Thursday, January 4, 2007

Bienvenidos a la 110th Congress!

Like the title says we're glad the Congress is continuing its venerable tradition of taking place, and we hope they'll keep it up for many years to come.

Partisan politics are a funny thing. A lot of us spend a lot of time decrying how partisanship takes away from the real business of running the country. But a lot of the bickering comes out of disagreements on how the country ought to be run. We want bickering, but we also like to complain about it. That could be a useful state of affairs. But if we were to decide its not, one way to make the situation better would be for more people to get involved in governance. Then we'd figure out how to tell the difference between useful argument and ugly. If a person doesn't like how politics work, she should do it herself. Obviously, there are quite a few politicians out there that could use the help.

With love,
Speeker.

Wednesday, January 3, 2007

Welcome to the Talk-Lab

Hi, friends.
This blog is about creativity. Specifically, your creativity. And communication. I'll explain:

A few years ago a good friend of mine and I were having lunch and we realized that we were both felt that our understanding of communication left a lot to be desired. We'd both been active with organizations that worked to improve political discourse. My group held knee-jerk nights, her group held Open Mic forums. (More on both of these later) We discovered in our respective projects that what people are able to say to each other depends a lot on the rules that govern their discussion. A simple example: Say two people are talking but they are only allowed to use one word answers. How constructive is there discussion going to be? Probably not very. On the other hand there must be ways to make communication more productive too. So we figured that there are probably all sorts of ways to jiggle the rules people use to talk to each other. Different rules, in different situations would have all kinds of outcomes, allowing or forcing people to say all kinds of different things. Wouldn't it be wonderful if we understood these rules, and then designed discussions to help us get the results we want? Another example:
What if (this is an implausible scenario, of course) two politicians weren't getting along and obstructing any real governing? What if then their constituents decided to ask them to have some sort of a discussion to work out their problems? The constituents could design the discussion to make it more likely that the two would come together.

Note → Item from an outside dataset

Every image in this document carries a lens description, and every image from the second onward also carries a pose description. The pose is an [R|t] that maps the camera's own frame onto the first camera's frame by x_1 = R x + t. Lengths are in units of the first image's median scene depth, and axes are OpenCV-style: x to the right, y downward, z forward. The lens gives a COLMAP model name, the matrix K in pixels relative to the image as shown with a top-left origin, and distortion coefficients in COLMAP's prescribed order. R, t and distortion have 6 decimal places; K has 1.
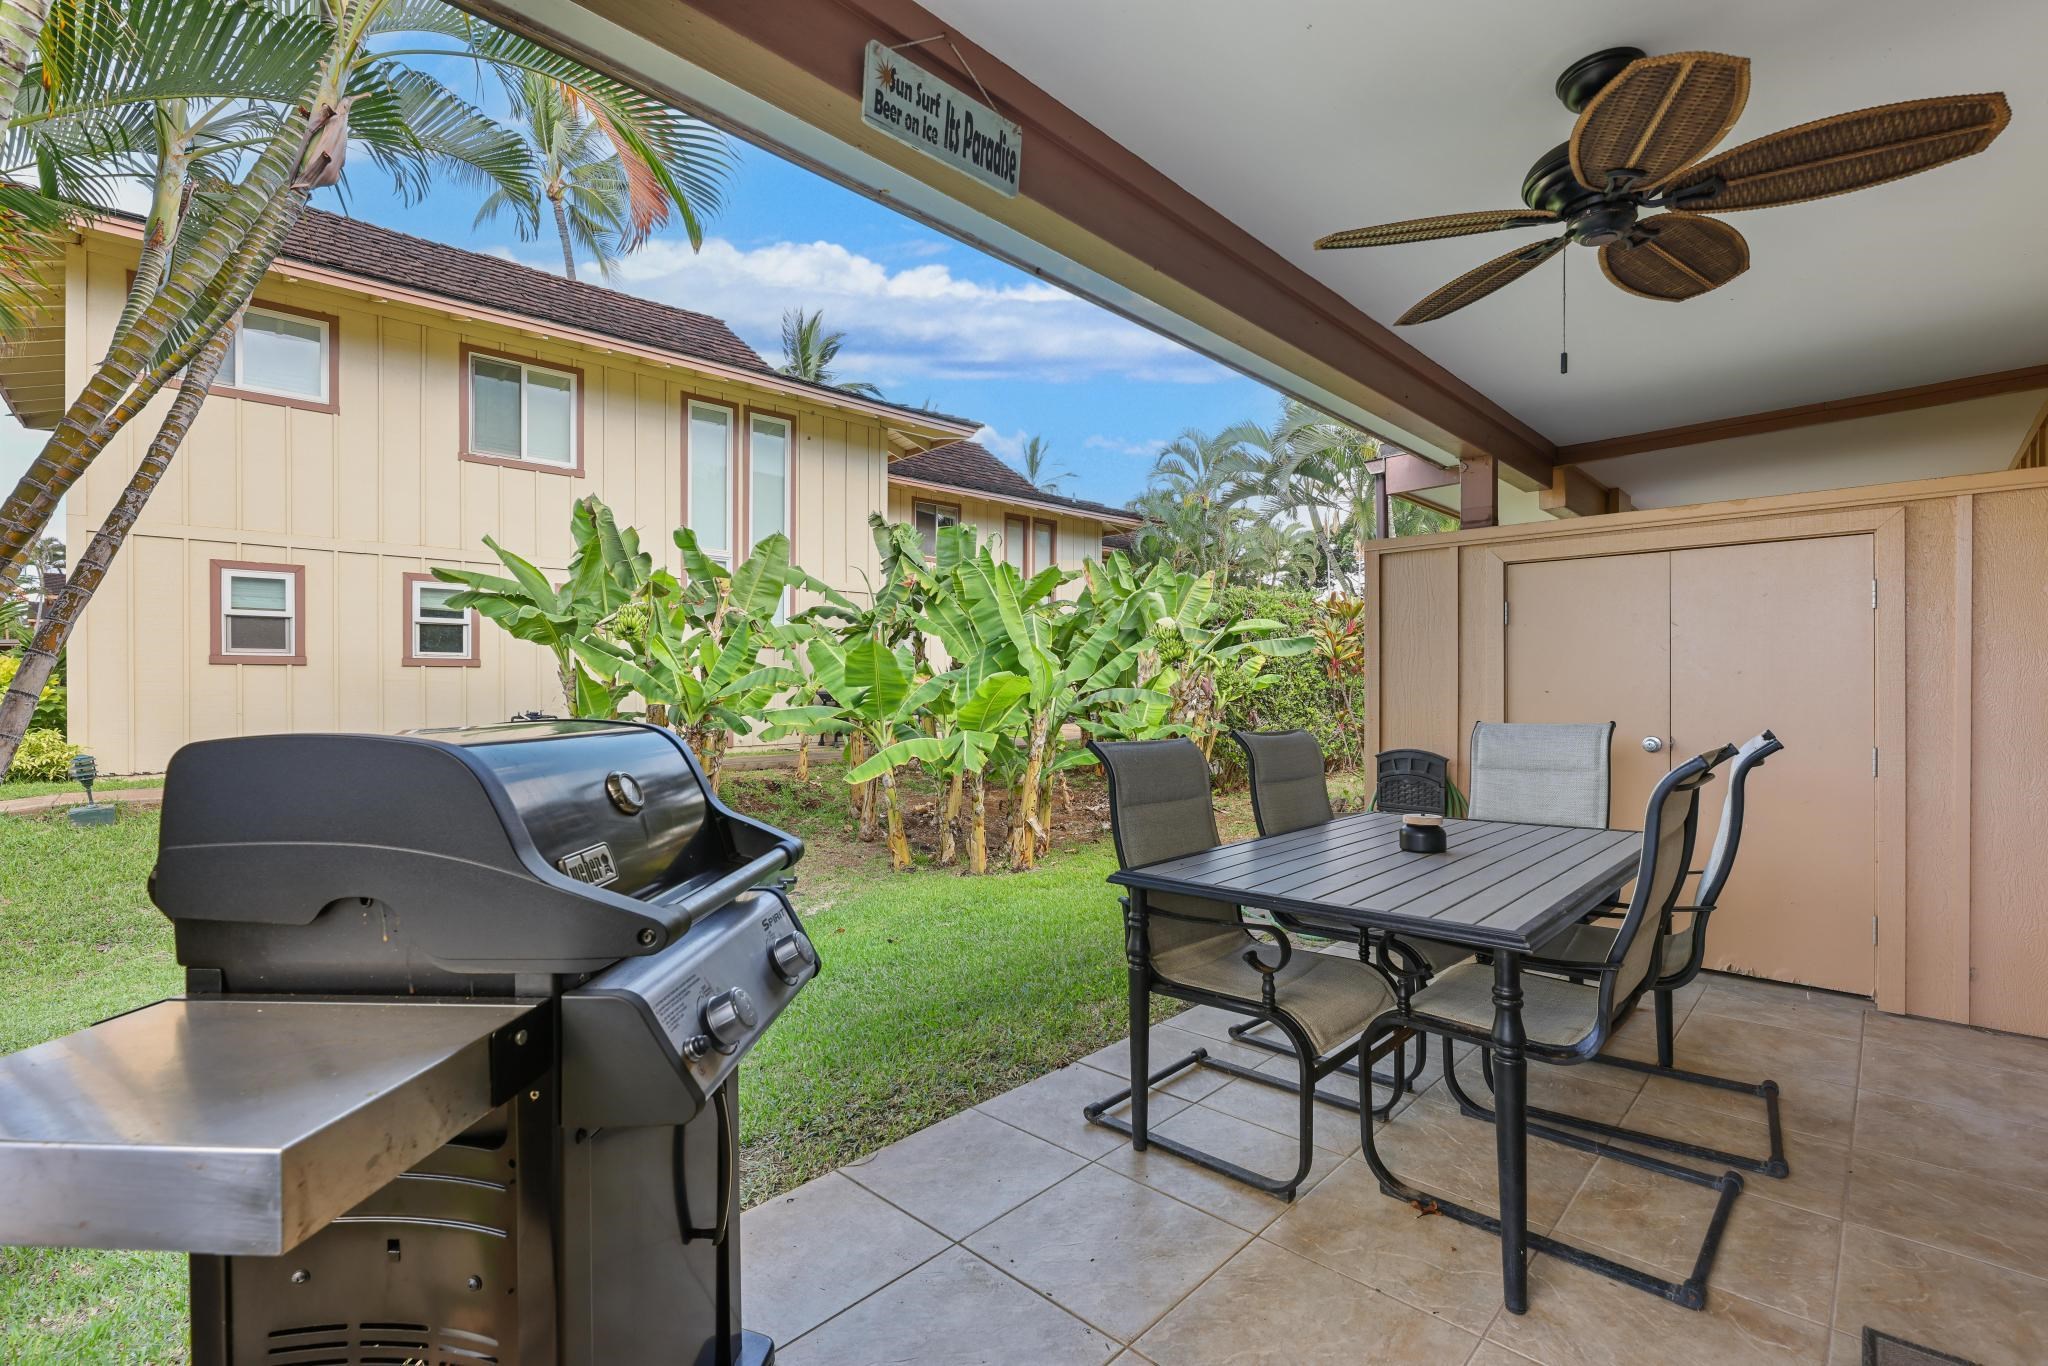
lens RADIAL K [[932.2, 0, 1021.3], [0, 932.2, 681.3], [0, 0, 1]] dist [-0.001465, -0.000061]
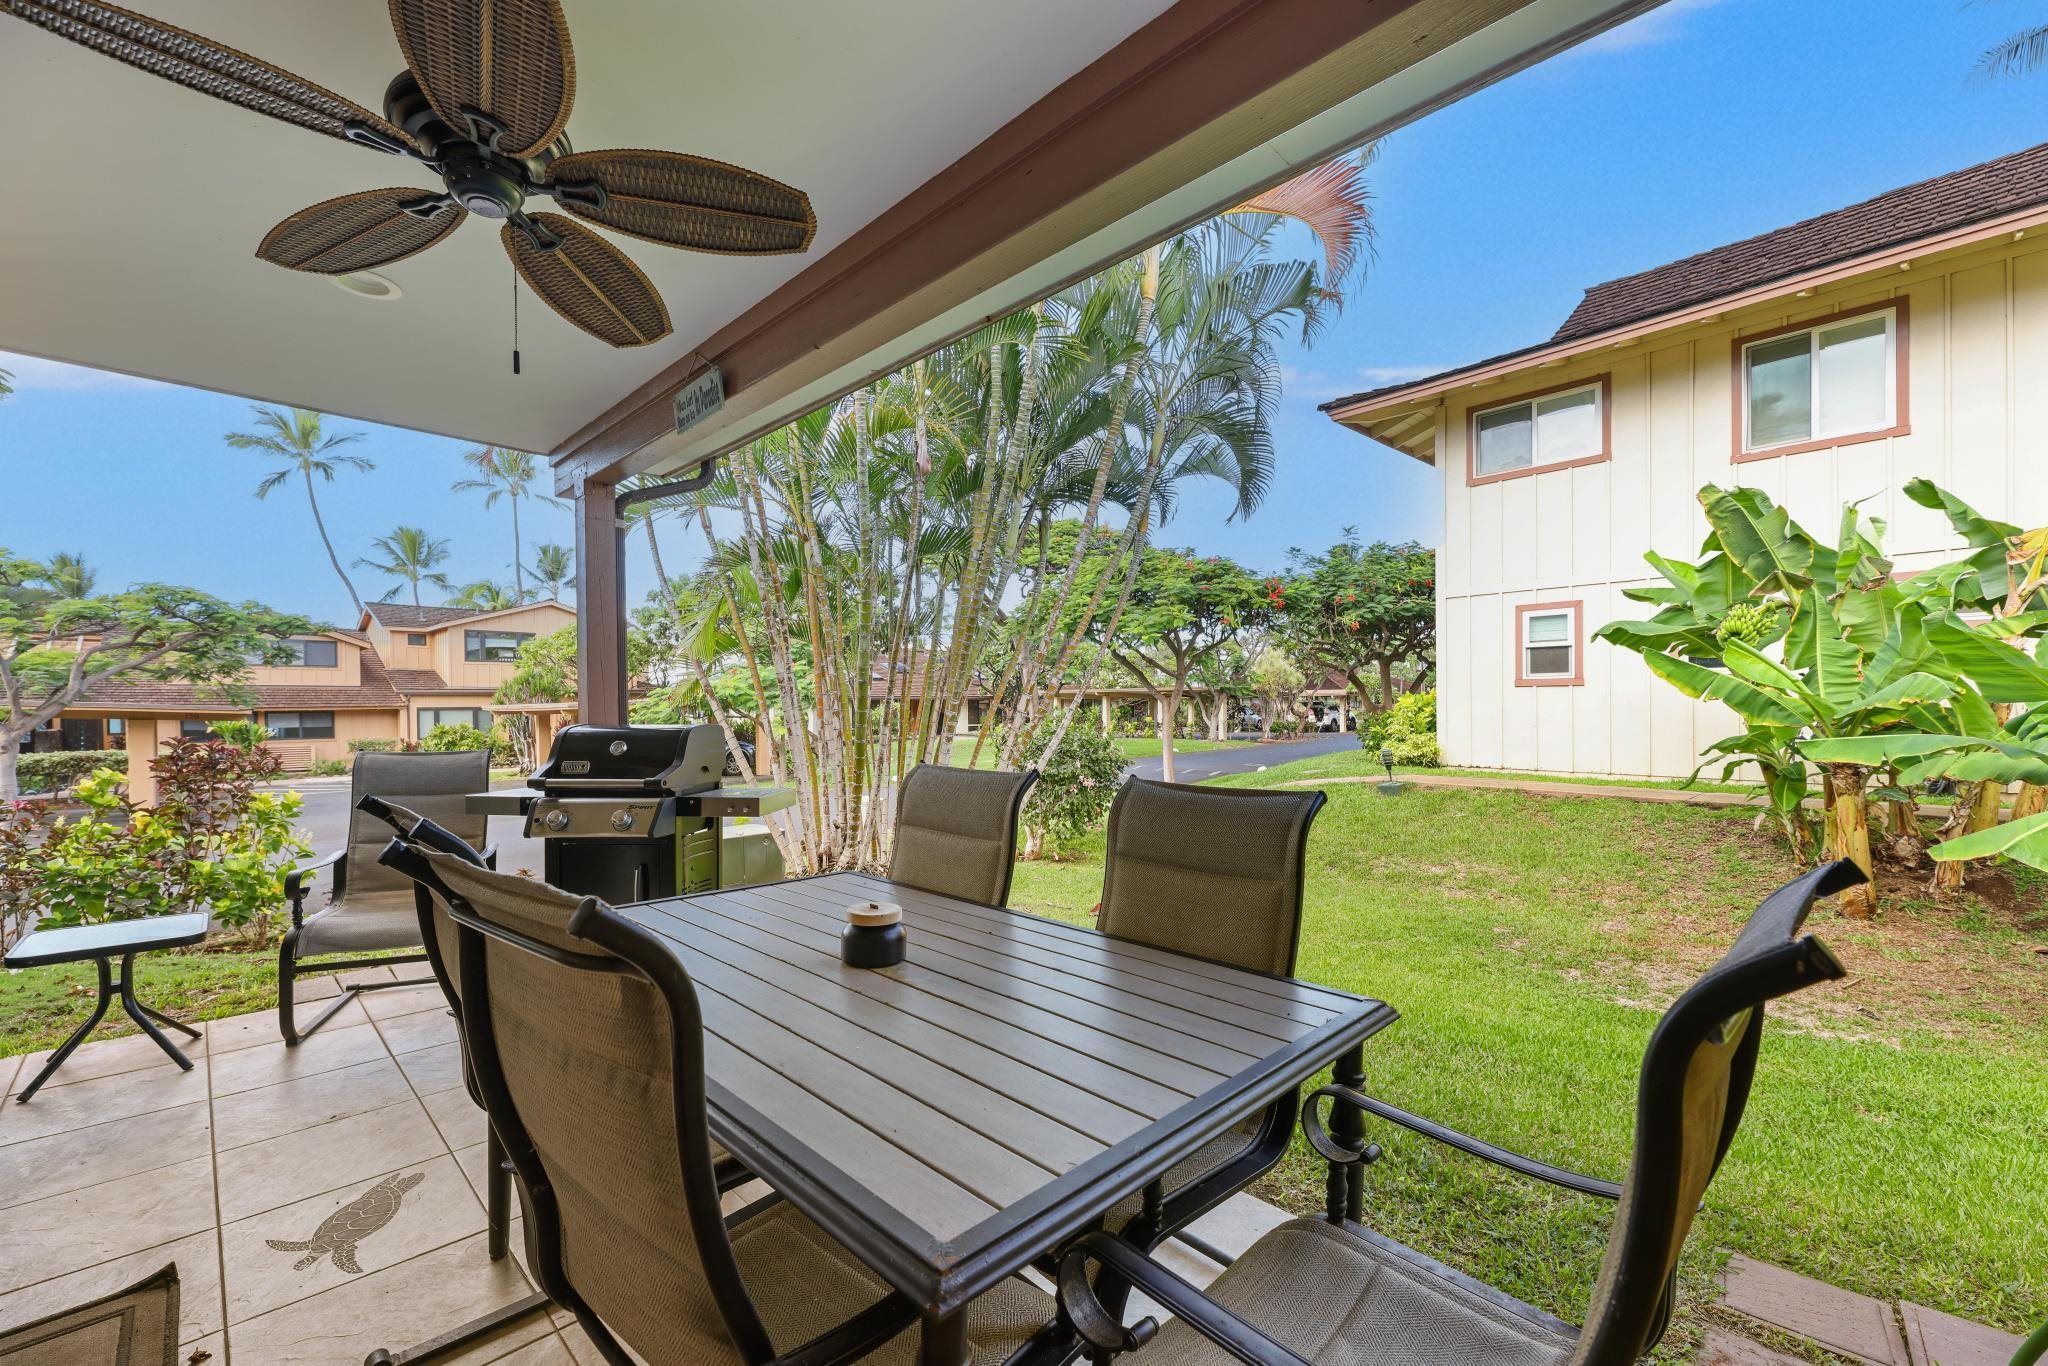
lens RADIAL K [[838.7, 0, 1021.6], [0, 838.7, 701.6], [0, 0, 1]] dist [-0.003318, -0.000141]
pose [[-0.050412, -0.003364, -0.998723, 0.310449], [0.011345, 0.999928, -0.003941, -0.000858], [0.998664, -0.011529, -0.050370, 0.349737]]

Understanding rules of communication, and having a range of communication tools would be useful to anybody who has to work with anybody else, not just for politics. My friend and I figured out a few things through our work. But we also realized that instead of trying to figure out everything for ourselves, we could try to create a place for everybody thinking about these things to come together to compile our collective knowlege.

Thus the Talk-Lab is a laboratory. People use it to find ideas for communicating with each other. You can use it to find an ice-breaker for a committee meeting. Or you can use it to find models for debates or other kinds of discussion. But we ask that you contribute, too. What have you learned about how people communicate? What causes and effects have you noticed in events that you have held? If the speaker is standing and everyone else is sitting, how does that tend change what the speaker says or how she feels?

We operate on the principle that no one knows anything till we've tried it. Could it make people more talkative if a meeting has food? Maybe. Give it a try. Then let us know how it goes.